→ **TASK OBJECTIVE**: Below are the records. Gather each line that holds "roku".

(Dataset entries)
--- START ---

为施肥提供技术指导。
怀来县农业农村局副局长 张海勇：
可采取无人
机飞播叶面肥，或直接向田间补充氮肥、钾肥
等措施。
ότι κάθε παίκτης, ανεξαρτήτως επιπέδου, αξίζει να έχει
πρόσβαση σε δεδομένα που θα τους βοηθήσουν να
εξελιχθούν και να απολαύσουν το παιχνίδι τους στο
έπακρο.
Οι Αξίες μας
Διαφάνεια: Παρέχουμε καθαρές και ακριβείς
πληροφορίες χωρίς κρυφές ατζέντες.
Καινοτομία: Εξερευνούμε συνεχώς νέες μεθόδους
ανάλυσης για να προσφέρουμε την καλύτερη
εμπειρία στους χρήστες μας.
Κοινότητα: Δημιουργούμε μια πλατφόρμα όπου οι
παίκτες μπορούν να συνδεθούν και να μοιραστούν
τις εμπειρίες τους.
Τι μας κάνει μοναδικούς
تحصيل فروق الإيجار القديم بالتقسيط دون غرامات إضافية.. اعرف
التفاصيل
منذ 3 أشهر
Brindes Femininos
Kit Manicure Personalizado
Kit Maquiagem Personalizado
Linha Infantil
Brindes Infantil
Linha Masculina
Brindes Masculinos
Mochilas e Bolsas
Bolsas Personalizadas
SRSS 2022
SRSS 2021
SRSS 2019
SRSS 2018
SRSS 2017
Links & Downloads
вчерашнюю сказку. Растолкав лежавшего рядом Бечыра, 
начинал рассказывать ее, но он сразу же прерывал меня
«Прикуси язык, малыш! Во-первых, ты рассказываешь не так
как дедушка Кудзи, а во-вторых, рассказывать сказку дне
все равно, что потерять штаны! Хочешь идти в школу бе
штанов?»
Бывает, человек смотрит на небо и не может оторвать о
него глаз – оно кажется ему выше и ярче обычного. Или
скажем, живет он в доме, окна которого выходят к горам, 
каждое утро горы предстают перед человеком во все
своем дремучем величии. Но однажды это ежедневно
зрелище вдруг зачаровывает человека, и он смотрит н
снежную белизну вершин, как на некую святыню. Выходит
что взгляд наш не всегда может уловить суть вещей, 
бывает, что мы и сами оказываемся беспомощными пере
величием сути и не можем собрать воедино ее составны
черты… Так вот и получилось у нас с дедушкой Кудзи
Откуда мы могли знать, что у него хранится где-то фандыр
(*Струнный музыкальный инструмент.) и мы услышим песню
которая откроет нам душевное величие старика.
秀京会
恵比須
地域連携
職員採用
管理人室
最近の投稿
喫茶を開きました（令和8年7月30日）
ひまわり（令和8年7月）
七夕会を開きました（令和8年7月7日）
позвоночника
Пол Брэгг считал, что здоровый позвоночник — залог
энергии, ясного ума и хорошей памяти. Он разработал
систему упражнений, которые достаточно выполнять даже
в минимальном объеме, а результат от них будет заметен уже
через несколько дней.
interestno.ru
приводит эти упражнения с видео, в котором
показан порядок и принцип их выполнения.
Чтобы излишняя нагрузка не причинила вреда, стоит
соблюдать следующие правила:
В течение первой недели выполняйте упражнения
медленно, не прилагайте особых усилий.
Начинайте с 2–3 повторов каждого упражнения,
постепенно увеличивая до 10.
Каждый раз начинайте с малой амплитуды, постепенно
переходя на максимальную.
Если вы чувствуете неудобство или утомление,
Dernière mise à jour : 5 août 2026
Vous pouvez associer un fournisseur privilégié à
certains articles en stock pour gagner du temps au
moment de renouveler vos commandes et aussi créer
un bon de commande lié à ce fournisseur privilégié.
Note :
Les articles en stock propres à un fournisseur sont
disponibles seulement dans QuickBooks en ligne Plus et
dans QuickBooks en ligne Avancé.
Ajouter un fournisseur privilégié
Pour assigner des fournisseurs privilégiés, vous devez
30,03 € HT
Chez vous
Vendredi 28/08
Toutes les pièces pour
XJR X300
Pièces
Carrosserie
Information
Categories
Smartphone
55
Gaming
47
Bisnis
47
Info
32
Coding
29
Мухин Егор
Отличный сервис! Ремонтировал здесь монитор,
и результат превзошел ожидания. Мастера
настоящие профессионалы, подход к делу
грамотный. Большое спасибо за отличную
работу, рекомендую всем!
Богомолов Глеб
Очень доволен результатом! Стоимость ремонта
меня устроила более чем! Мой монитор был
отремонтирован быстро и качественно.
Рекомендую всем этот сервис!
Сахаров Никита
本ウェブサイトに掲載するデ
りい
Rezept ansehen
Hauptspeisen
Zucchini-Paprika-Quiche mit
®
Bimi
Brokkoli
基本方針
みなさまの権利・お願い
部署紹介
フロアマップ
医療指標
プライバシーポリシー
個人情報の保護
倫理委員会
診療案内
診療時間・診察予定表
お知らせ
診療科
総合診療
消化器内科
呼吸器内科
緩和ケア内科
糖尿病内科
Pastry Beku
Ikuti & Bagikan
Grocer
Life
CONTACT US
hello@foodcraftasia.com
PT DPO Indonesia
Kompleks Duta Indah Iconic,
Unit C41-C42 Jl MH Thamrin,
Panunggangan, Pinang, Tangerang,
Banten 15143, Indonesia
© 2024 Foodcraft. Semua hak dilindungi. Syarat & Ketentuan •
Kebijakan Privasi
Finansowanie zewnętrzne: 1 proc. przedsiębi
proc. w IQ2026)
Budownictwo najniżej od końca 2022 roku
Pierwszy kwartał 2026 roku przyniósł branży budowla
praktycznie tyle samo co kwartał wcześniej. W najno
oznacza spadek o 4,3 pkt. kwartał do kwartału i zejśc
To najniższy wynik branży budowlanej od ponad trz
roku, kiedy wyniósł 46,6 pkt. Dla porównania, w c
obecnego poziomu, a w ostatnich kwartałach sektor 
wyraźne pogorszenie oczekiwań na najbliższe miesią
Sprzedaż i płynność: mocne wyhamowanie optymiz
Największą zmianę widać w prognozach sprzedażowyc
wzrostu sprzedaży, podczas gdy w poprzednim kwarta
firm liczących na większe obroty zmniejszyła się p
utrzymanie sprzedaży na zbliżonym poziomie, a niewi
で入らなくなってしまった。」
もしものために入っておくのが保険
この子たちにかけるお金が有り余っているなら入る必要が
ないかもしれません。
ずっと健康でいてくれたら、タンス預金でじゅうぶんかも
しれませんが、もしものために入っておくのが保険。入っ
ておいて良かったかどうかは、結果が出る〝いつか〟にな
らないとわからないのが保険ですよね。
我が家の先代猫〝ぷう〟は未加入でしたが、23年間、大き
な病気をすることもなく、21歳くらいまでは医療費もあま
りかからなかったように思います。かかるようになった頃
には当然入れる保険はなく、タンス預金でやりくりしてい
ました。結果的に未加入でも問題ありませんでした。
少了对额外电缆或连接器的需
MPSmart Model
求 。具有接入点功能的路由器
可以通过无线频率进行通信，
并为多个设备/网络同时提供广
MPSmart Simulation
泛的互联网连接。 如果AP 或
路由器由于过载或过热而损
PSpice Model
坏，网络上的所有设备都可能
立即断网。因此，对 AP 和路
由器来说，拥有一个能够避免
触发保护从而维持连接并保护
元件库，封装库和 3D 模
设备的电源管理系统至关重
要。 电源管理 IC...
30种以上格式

--- END ---

→ **ANSWER SECTION**:
Budownictwo najniżej od końca 2022 roku
Pierwszy kwartał 2026 roku przyniósł branży budowla
roku, kiedy wyniósł 46,6 pkt. Dla porównania, w c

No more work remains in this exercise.